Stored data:

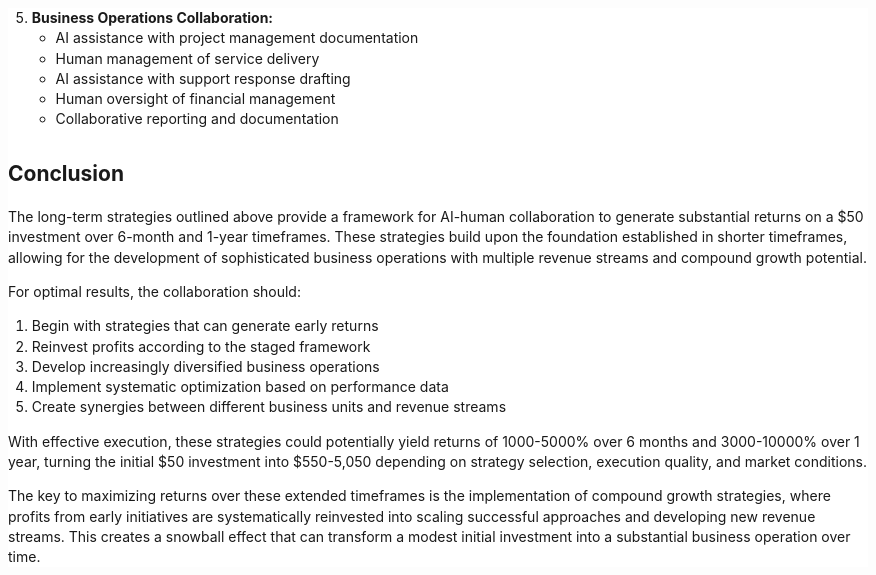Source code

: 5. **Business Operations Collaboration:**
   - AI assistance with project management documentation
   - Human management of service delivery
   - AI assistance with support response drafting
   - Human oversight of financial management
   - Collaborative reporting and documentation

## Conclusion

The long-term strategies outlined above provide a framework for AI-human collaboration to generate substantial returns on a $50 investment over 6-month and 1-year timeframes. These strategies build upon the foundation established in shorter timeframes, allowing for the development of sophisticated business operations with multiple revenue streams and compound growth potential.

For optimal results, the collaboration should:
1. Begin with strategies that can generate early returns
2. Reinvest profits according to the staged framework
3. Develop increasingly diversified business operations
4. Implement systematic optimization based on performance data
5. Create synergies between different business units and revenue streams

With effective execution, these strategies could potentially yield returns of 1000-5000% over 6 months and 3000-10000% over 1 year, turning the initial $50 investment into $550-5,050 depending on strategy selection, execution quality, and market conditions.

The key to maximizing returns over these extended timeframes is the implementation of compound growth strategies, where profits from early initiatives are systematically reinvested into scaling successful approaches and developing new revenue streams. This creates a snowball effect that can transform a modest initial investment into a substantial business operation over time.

* * *

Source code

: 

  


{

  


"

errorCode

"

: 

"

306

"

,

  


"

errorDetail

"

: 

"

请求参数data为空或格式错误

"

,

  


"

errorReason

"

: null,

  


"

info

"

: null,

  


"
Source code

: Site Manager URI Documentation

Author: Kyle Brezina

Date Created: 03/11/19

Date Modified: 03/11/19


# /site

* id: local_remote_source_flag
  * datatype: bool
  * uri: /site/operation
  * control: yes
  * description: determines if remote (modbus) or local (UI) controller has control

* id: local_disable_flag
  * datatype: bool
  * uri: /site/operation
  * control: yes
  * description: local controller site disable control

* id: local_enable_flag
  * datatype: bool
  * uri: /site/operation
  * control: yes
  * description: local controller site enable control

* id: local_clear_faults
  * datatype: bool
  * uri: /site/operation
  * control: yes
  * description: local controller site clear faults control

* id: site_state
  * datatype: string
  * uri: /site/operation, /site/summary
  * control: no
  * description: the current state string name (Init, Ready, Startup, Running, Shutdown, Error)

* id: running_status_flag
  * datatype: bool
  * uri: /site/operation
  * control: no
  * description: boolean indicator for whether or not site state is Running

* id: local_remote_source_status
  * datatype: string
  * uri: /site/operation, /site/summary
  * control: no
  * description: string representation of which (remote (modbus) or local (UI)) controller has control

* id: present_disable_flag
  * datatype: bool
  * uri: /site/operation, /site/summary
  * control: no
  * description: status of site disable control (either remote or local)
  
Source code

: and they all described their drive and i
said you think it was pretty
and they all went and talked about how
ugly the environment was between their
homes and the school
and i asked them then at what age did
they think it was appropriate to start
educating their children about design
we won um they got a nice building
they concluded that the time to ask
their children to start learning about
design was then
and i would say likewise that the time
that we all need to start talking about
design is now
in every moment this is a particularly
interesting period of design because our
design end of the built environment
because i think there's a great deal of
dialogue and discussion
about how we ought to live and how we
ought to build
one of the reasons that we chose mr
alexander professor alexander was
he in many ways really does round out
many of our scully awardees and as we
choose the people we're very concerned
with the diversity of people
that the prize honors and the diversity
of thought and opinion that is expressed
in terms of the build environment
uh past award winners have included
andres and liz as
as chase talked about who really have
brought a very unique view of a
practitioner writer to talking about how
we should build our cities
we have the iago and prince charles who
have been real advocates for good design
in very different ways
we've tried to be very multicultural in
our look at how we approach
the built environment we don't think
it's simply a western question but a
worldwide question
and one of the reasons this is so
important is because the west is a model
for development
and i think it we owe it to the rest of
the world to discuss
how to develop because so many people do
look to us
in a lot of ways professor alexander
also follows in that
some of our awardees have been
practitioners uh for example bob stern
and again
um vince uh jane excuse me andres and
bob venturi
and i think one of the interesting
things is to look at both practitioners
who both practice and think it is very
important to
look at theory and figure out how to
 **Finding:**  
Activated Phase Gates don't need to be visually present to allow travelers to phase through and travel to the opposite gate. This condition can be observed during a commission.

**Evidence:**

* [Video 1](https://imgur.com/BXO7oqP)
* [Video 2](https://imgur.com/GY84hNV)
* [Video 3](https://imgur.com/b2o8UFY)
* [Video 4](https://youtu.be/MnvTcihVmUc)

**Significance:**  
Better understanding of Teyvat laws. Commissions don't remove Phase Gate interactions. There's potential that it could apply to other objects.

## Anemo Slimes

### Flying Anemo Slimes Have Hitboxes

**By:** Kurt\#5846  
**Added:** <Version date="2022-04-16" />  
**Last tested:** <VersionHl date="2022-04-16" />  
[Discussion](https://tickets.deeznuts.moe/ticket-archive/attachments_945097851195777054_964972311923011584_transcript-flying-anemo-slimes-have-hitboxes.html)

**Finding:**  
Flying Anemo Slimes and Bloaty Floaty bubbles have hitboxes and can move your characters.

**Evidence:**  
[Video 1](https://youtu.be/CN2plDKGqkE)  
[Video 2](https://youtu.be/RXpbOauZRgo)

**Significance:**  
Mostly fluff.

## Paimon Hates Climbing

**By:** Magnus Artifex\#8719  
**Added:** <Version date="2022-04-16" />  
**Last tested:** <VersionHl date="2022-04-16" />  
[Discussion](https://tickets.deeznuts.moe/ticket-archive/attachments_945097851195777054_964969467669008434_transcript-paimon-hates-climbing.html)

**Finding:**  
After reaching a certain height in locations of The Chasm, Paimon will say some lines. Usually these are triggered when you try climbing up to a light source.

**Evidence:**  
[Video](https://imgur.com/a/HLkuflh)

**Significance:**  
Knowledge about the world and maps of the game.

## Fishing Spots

_EXERCISE DETAILS:_
Among the lines of the data, which ones contain the word "think"? Show them.

_WRITTEN SOLUTION:_
said you think it was pretty
they think it was appropriate to start
because i think there's a great deal of
the built environment we don't think
and i think it we owe it to the rest of
and i think one of the interesting
who both practice and think it is very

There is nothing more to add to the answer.